04.06.2006 16:00 |

Wahl in Tschechien

Premier Paroubek geht in Opposition

Der tschechische Premier und Chef der Sozialdemokratie (CSSD), Jiri Paroubek, will in die Opposition gehen. Seine Partei hatte die Parlamentswahlen am Freitag und Samstag gegen die oppositionellen Konservativen (ODS) verloren. Paroubek sagte bei einer Debatte der Parteichefs im tschechischen Fernsehen, er werde diesen Schritt dem CSSD-Klub empfehlen.

Sollte die CSSD dieser Empfehlung folgen, würde dies bedeuten, dass in Prag praktisch keine Mehrheitsregierung wird entstehen können. Die übrigen Parteien, wenn man von Kommunisten (KSCM) absieht (keine Partei will in die Koalition mit ihnen gehen), werden in dem neuen 200-köpfigen Unterhaus nur 100 Sitze haben.

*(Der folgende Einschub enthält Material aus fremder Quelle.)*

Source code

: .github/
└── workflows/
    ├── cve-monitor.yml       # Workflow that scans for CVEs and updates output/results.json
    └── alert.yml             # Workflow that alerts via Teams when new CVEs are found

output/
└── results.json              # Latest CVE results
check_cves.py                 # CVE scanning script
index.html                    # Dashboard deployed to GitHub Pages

Die CSSD hat in der Parlamentswahl 32,32 Prozent der Stimmen errungen und ist aus der Abstimmung als zweitstärkste Partei hervorgegangen. Zum Wahlsieger wurde die ODS, die 35,38 Prozent der Stimmen erhalten hat. Paroubek stellte in einer emotionalen Rede am Samstagabend das Wahlergebnis zunächst in Frage.

In der TV-Debatte erklärte er jedoch, es gebe "keinen Zweifel, dass die ODS gewonnen hat". Allerdings habe er ein Problem, ODS-Chef Mirek Topolanek zu gratulieren, weil dessen Wahlsieg "nicht mit ehrlichen Mitteln" erzielt worden sei. Damit spielte Paroubek auf die äußerst harte Wahlkampagne an, in der u.a. auch Informationen veröffentlicht worden waren, wonach Paroubek ein minderjähriges Mädchen sexuell missbraucht haben soll.